I've been working with Java applications that require a database, and I've struggled to find an effective way to populate the database for integration tests. Here are some of my main issues: 1. Using Java code to insert data can be hard to maintain and often ends up being pretty verbose. Plus, when it comes to the database's initial state for tests, it might not be clear what's actually in there. 2. SQL scripts can be difficult to read and when the model changes, updating these files can be tedious. 3. Relying solely on the app's API to fill the database can slow down tests significantly, especially when specific setups are needed right from the start. 4. I explored DBUnit but it doesn't quite address my concerns. I've developed a tool that addresses some pain points, but I'm still interested to hear how others manage their integration test setups. Here's a link to my project: [https://gitlab.com/carool1/matchadb](https://gitlab.com/carool1/matchadb). It currently works with Hibernate, but I'm considering creating a version that works with just JPA. What approach do you guys use for integrating test data? Am I missing something?
5 Answers
I think the best way is to use the same type of database as in production, like MySQL or Postgres, rather than an in-memory option. When a test starts, the database should be completely empty except for the expected structure. You can populate it using Java code (like Hibernate), and ensure there’s no implicit state left after the test by truncating all the tables afterwards.
Why should your integration tests assume any data exists by default? Just create what you need right in your tests. It cuts down on setup time and ensures you’re testing your code directly. If a product or user needs to be present, create them within the test! This way, you're testing the very functionality you need.
Yeah, that's the drawback of this method. You can end up with slower tests if each test needs to create everything from scratch.
I've tried numerous approaches, and none seem to be perfect. We use flying scripts for migrations, and my tests are a mix of unit mocks and integration with test containers. Honestly, it’s a bit of a mess, and I feel like consolidating into one strategy would be better.

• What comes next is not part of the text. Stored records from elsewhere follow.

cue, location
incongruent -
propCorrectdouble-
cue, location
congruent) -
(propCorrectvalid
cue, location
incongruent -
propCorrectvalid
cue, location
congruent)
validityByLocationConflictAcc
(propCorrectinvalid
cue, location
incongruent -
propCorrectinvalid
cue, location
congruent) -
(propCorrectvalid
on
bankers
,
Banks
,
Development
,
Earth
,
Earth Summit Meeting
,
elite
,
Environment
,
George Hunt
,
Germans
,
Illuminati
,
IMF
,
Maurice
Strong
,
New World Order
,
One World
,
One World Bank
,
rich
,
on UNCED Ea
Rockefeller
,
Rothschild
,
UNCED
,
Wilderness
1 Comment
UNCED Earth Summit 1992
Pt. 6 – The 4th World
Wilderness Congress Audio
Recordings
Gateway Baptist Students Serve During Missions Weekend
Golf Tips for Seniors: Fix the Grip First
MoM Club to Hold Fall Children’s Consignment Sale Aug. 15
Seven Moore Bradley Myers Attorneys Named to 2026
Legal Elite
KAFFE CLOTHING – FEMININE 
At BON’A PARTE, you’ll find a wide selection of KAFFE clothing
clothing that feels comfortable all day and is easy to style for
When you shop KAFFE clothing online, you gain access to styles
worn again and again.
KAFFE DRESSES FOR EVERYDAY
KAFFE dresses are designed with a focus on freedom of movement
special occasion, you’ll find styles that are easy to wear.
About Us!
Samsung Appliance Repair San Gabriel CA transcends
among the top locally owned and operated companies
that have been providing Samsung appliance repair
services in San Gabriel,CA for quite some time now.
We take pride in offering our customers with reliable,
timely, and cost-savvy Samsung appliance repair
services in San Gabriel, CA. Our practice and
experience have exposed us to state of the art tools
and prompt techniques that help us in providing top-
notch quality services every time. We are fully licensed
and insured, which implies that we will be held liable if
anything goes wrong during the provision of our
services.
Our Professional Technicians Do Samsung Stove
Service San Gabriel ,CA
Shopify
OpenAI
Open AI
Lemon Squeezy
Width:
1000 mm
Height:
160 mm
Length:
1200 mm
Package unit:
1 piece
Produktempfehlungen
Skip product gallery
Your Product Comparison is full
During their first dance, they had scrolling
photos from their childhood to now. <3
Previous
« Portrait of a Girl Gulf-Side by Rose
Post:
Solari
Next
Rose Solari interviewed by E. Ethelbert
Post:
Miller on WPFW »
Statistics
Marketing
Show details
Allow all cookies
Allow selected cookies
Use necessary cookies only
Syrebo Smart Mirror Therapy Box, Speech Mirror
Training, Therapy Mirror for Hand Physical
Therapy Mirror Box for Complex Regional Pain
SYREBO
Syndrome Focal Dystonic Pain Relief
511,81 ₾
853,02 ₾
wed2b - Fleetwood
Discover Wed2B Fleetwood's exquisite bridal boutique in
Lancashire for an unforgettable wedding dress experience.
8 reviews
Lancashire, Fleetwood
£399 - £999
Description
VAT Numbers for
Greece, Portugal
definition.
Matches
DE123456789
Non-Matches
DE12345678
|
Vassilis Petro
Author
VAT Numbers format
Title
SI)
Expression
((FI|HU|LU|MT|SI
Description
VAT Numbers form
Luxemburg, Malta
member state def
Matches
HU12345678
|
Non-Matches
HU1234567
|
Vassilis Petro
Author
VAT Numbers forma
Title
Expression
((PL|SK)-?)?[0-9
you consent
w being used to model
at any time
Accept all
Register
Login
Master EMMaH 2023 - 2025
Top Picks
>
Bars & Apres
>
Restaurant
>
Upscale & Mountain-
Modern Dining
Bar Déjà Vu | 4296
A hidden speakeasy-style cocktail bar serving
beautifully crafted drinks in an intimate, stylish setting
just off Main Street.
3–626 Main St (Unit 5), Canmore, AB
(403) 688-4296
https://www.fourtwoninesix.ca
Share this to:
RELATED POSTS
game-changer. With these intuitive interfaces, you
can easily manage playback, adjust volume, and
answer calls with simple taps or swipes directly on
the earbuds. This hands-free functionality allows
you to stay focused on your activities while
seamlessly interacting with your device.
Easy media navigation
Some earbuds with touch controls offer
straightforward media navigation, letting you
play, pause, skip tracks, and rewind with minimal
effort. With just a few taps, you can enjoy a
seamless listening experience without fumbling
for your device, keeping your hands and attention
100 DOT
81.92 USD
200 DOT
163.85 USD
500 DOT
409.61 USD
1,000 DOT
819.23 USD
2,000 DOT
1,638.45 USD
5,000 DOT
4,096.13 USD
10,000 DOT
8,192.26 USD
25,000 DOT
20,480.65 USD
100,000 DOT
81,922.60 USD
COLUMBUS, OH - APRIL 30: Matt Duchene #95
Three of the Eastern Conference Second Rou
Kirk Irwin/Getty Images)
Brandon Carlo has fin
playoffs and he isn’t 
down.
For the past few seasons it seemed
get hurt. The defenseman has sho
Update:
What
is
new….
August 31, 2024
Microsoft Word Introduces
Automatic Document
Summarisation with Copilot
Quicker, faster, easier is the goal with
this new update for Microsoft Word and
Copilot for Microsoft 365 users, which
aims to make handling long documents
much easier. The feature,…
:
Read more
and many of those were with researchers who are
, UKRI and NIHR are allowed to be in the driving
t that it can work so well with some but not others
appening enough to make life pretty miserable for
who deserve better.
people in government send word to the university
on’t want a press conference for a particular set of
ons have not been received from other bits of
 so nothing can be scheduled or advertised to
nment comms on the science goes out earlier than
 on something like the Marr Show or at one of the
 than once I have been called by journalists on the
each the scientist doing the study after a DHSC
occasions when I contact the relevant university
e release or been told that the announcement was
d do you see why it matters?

I use migration scripts to ensure the database structure is consistent across environments. For integration tests, I either have bootstrap scripts or use a custom framework that can insert records as needed. For larger datasets, sometimes I go through a UI tool to bulk load data.
Using the same database as production is the way to go for me. I also think integrating some test containers for your tests can be powerful. If you do need a large dataset, loading it from a `.sql` file at the start can save time!

I get what you're saying, but I found that having to call the API to create users every time can really slow things down. I prefer having some basic data already in the test database.